Instruction: Please restate each entry that appears below word for word, without its pictures.

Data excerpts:
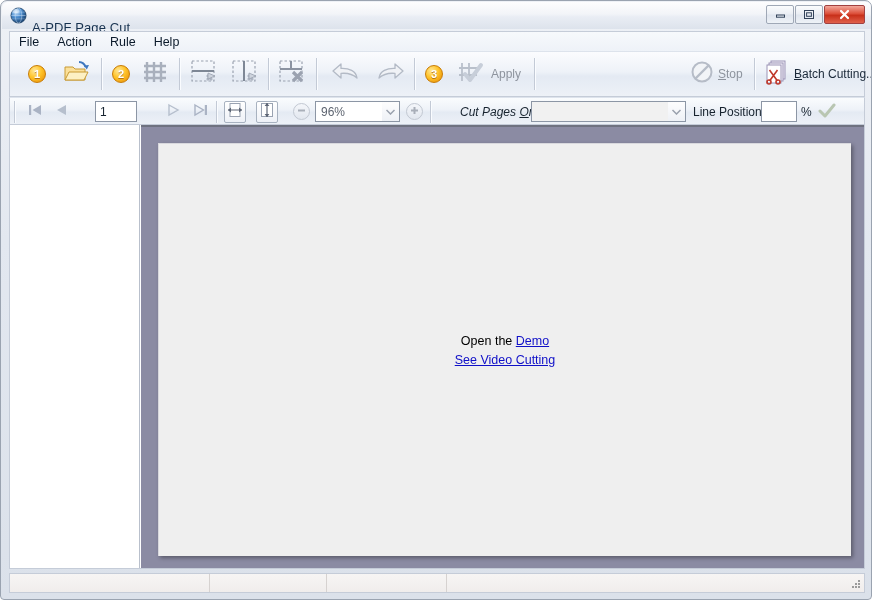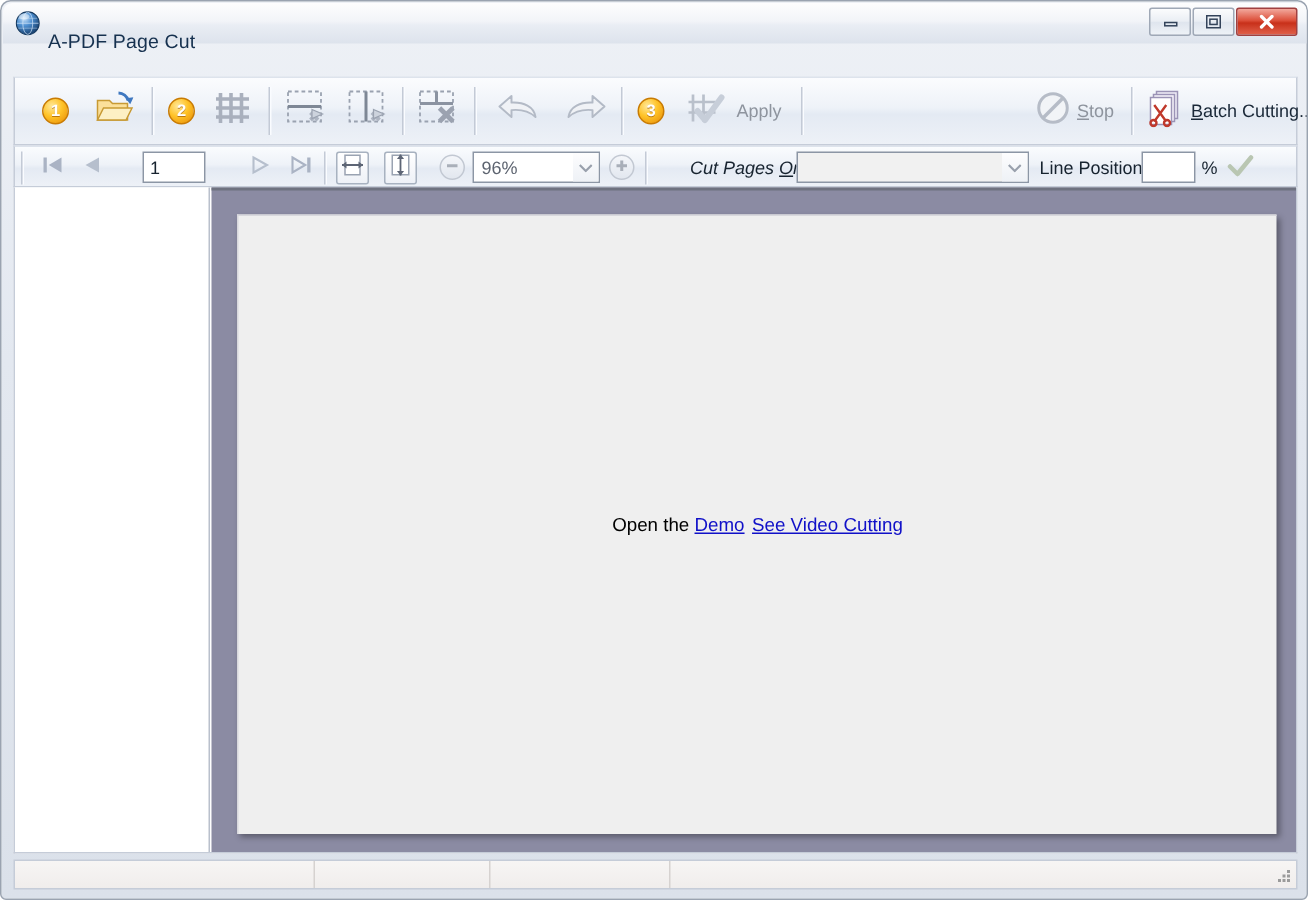"File" div { html: none -> <div> <div>File</div> <div>Action</div> <div>Rule</div> <div>Help</div> </div> }
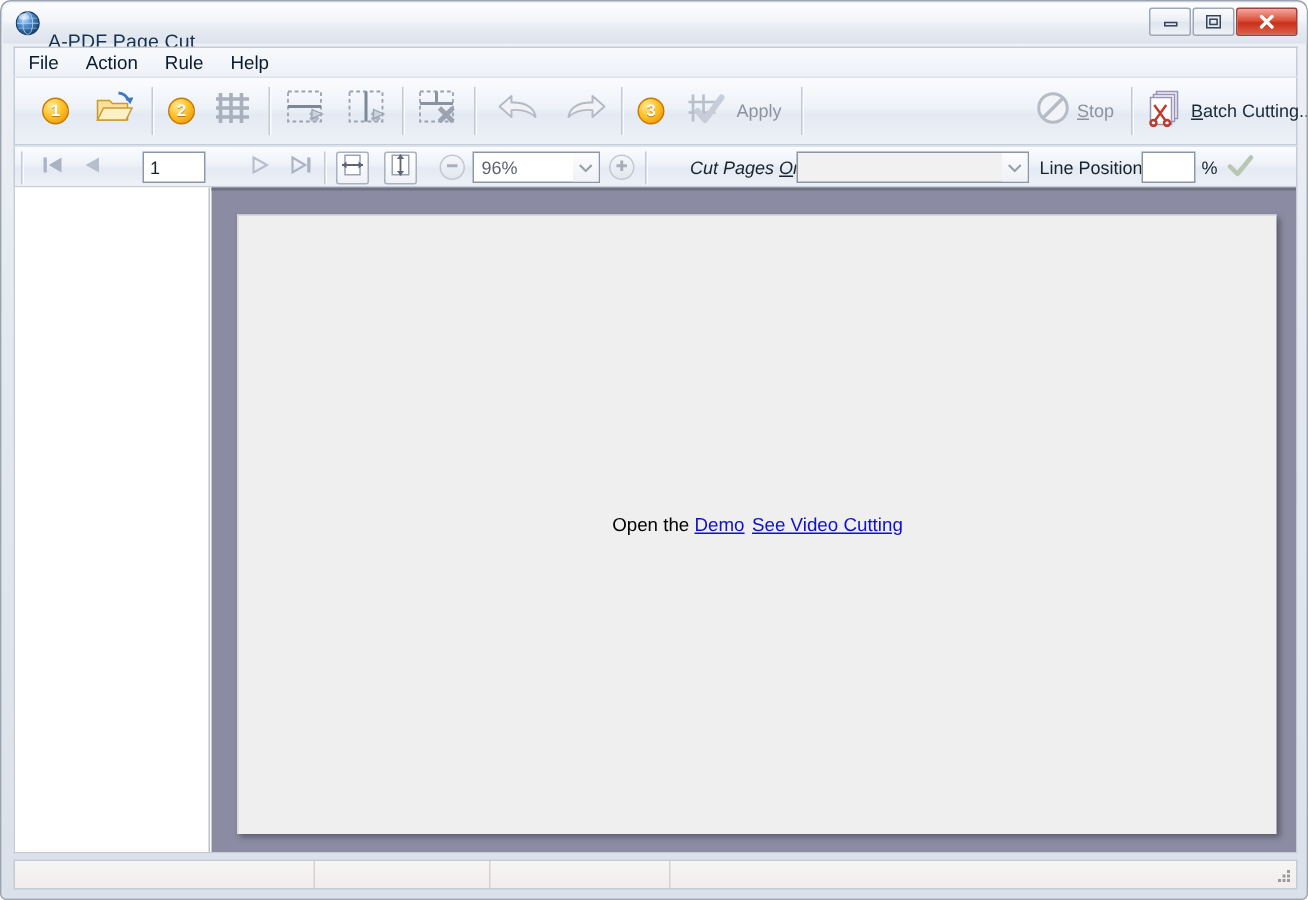"Open the Demo" #page-content { flex-direction: row -> column }
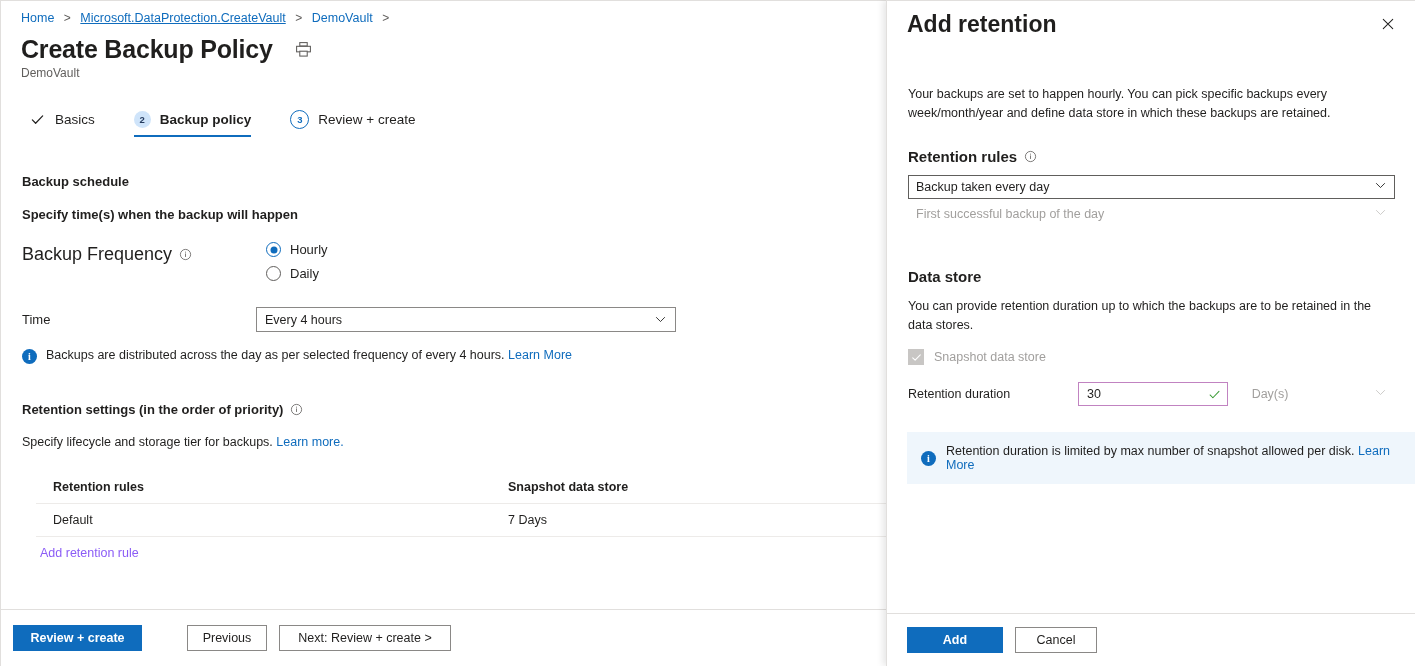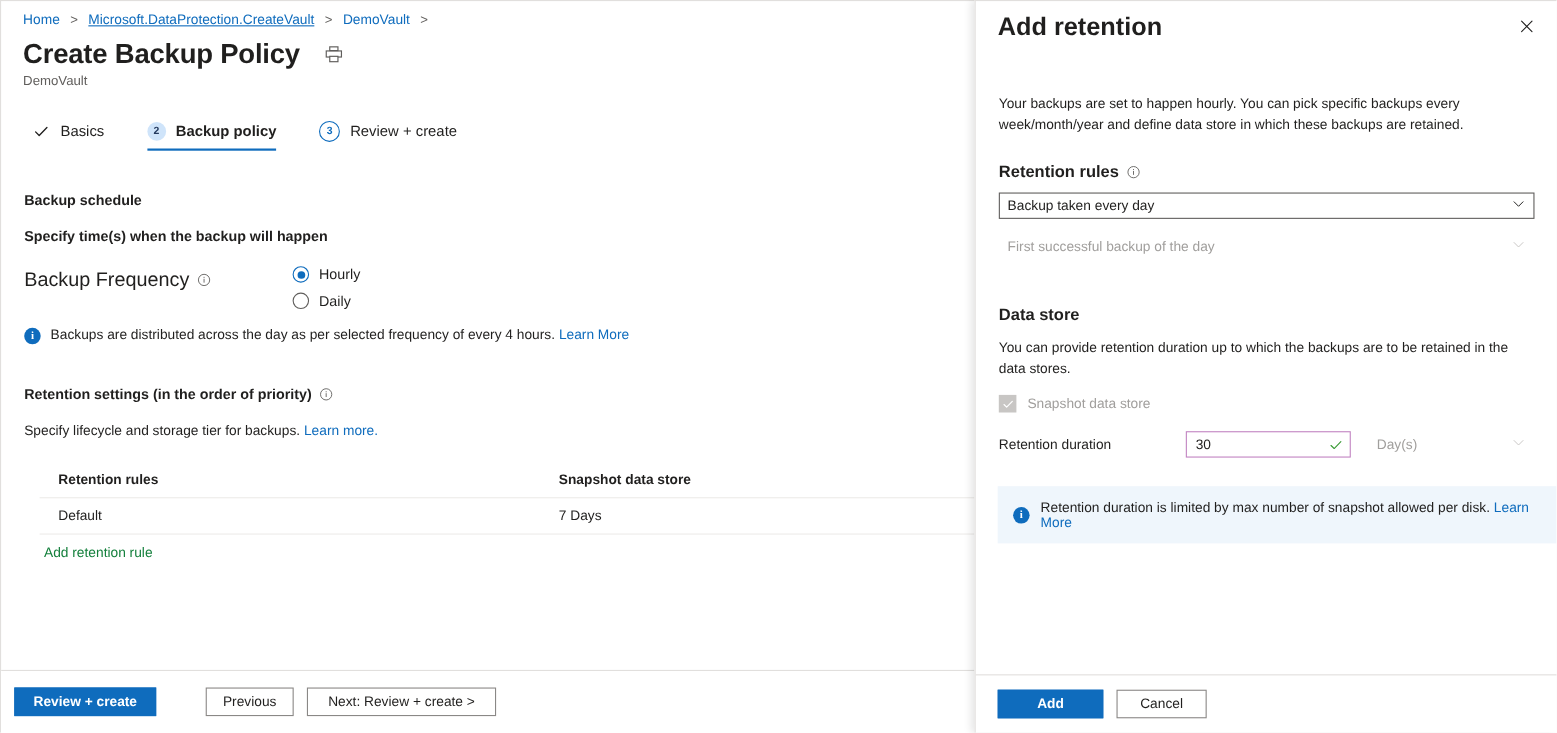"First successful backup of the" .fly-select-spacer { margin-top: 13px -> 3px }
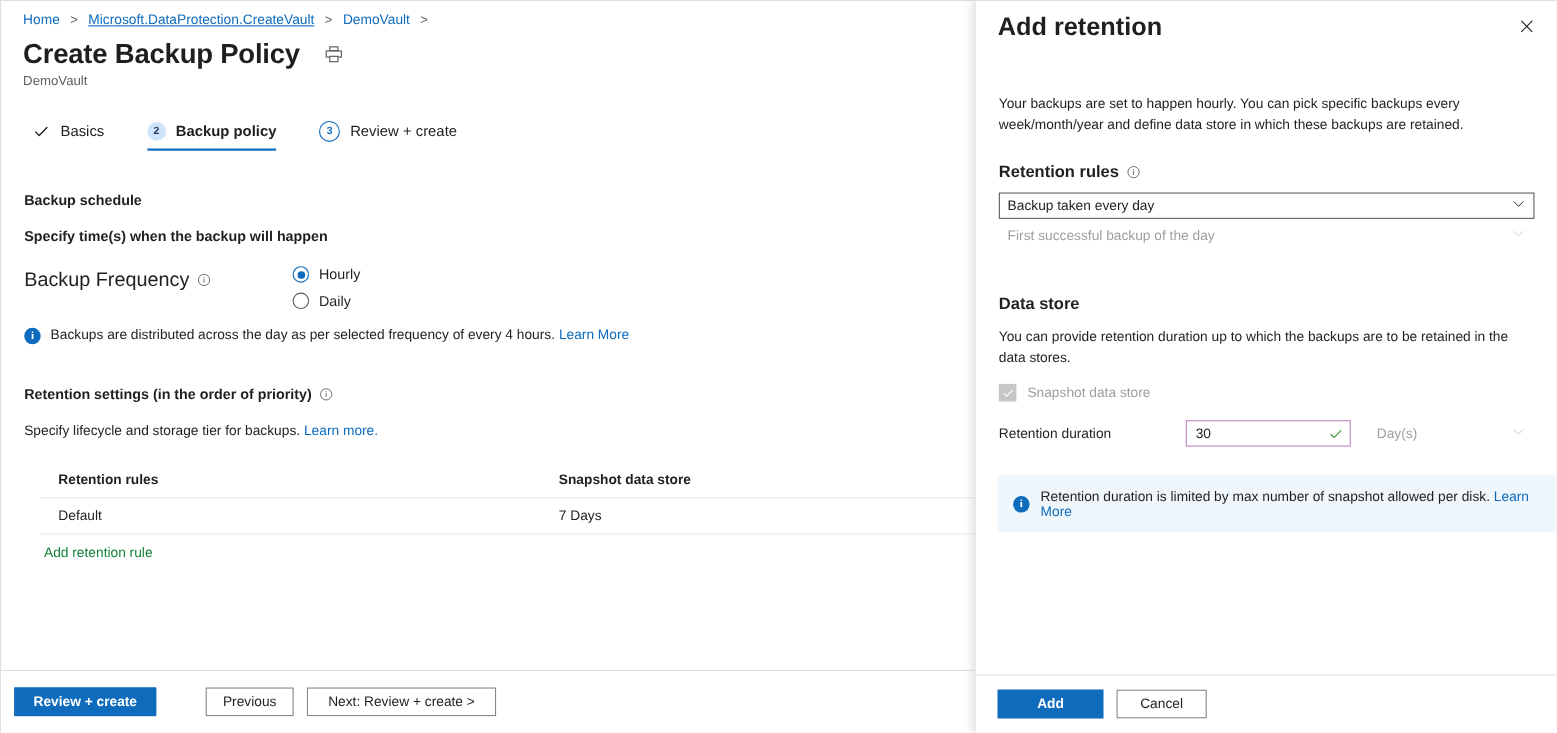"Time" div.time-row { html: none -> <div> <div>Time</div> <div> <span>Every 4 hours</span> <span> <svg> <path></path> </svg> </span> </div> </div> }
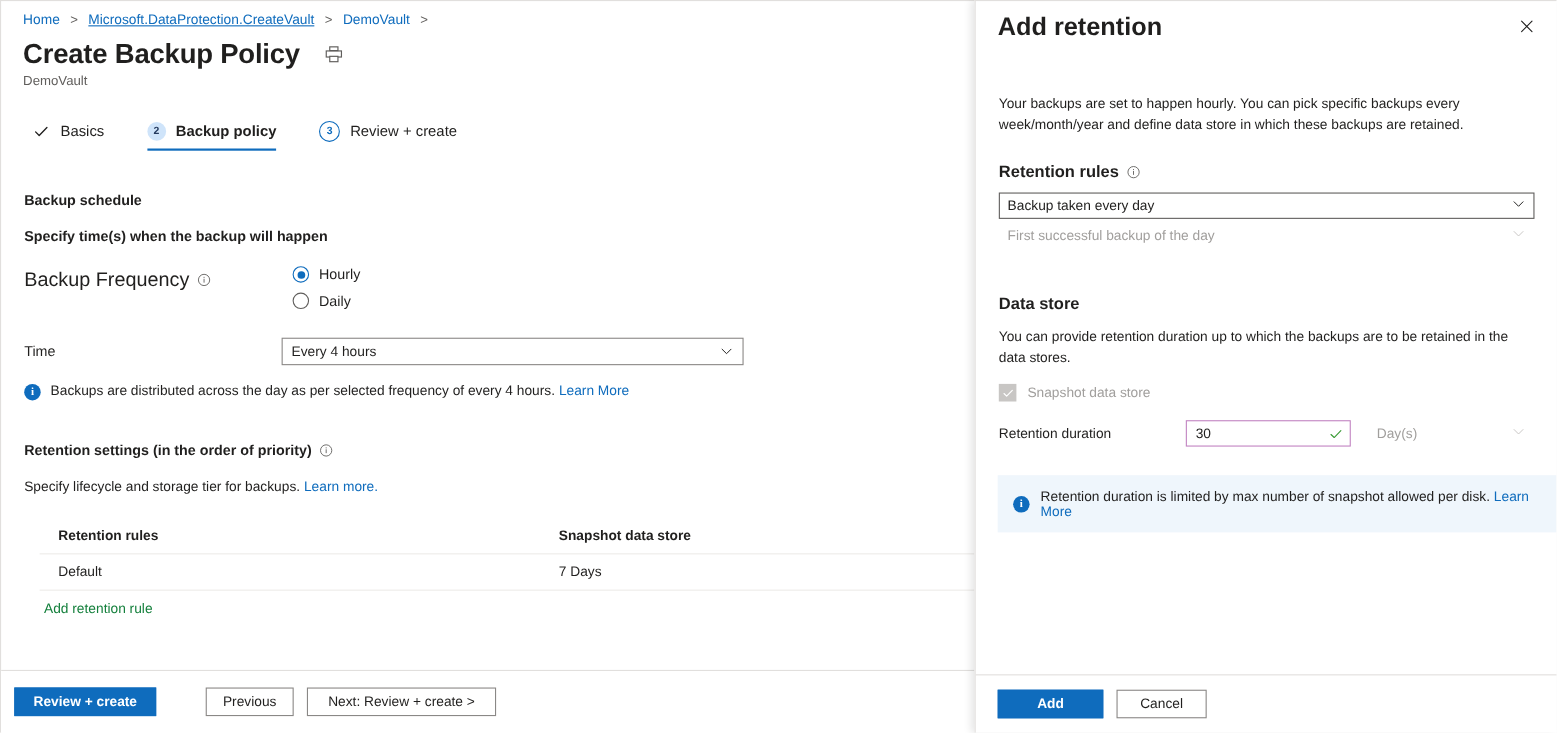"Add retention rule" .add-link { color: #15803d -> #8b5cf6 }
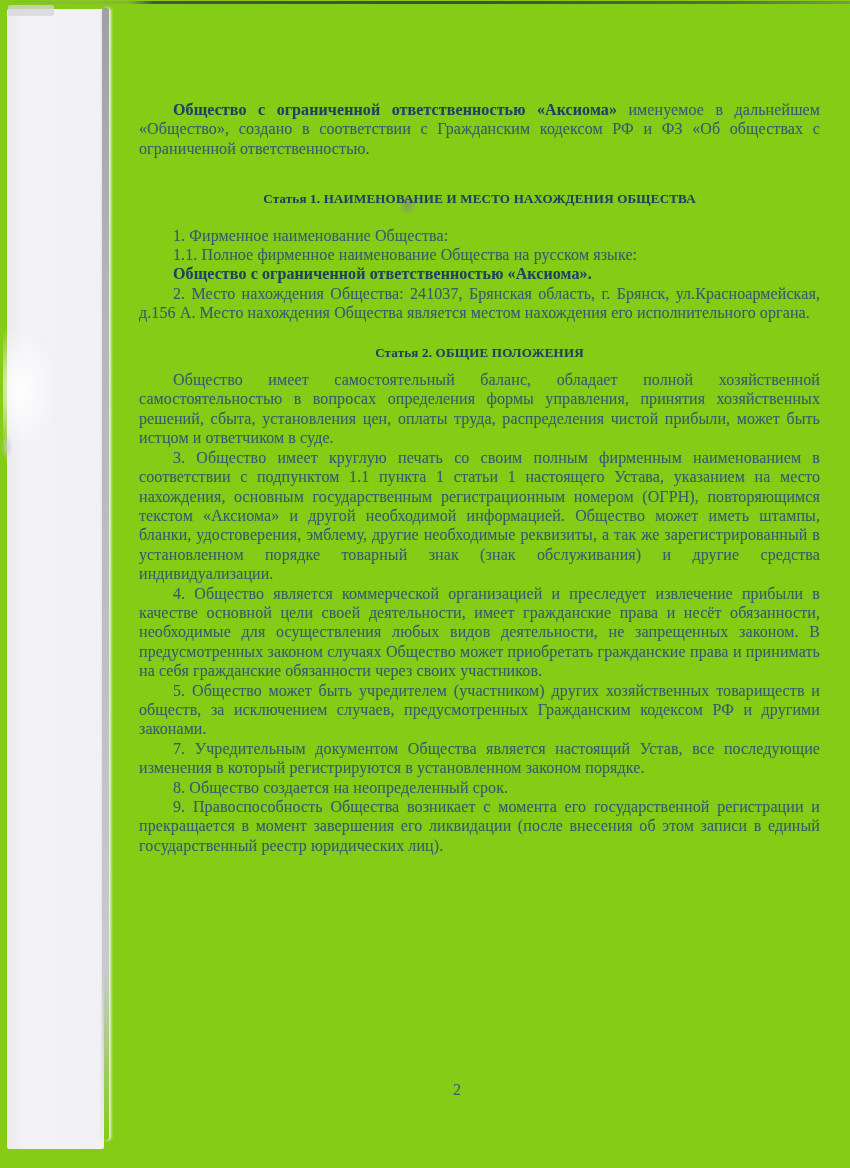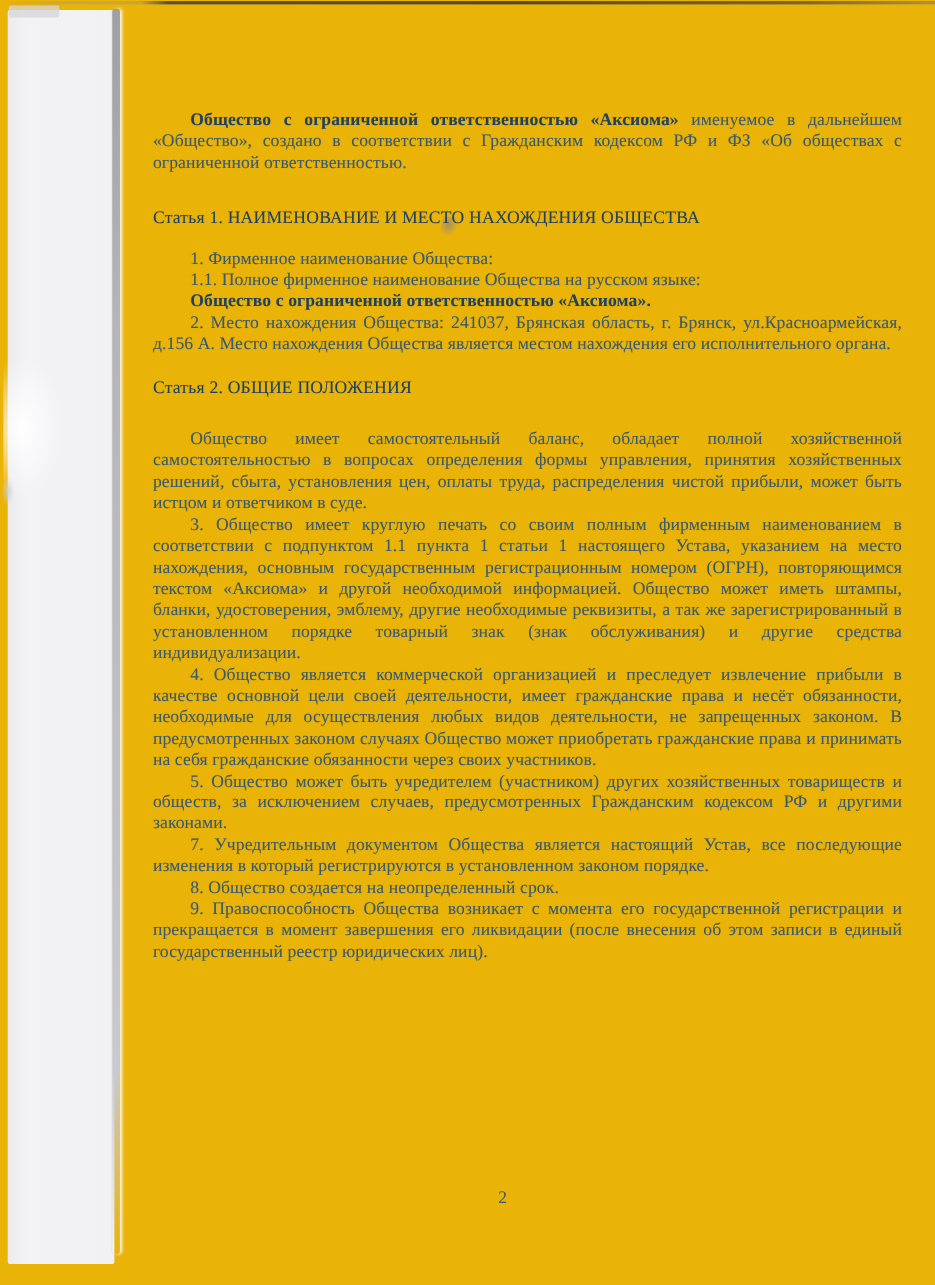"Общество с ограниченной ответственностью" .scan { background: #eab308 -> #84cc16 }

Exercise solution:
"File" div { html: none -> <div> <div>File</div> <div>Action</div> <div>Rule</div> <div>Help</div> </div> }
"Open the Demo" #page-content { flex-direction: row -> column }
"First successful backup of the" .fly-select-spacer { margin-top: 13px -> 3px }
"Time" div.time-row { html: none -> <div> <div>Time</div> <div> <span>Every 4 hours</span> <span> <svg> <path></path> </svg> </span> </div> </div> }
"Add retention rule" .add-link { color: #15803d -> #8b5cf6 }
"Общество с ограниченной ответственностью" .scan { background: #eab308 -> #84cc16 }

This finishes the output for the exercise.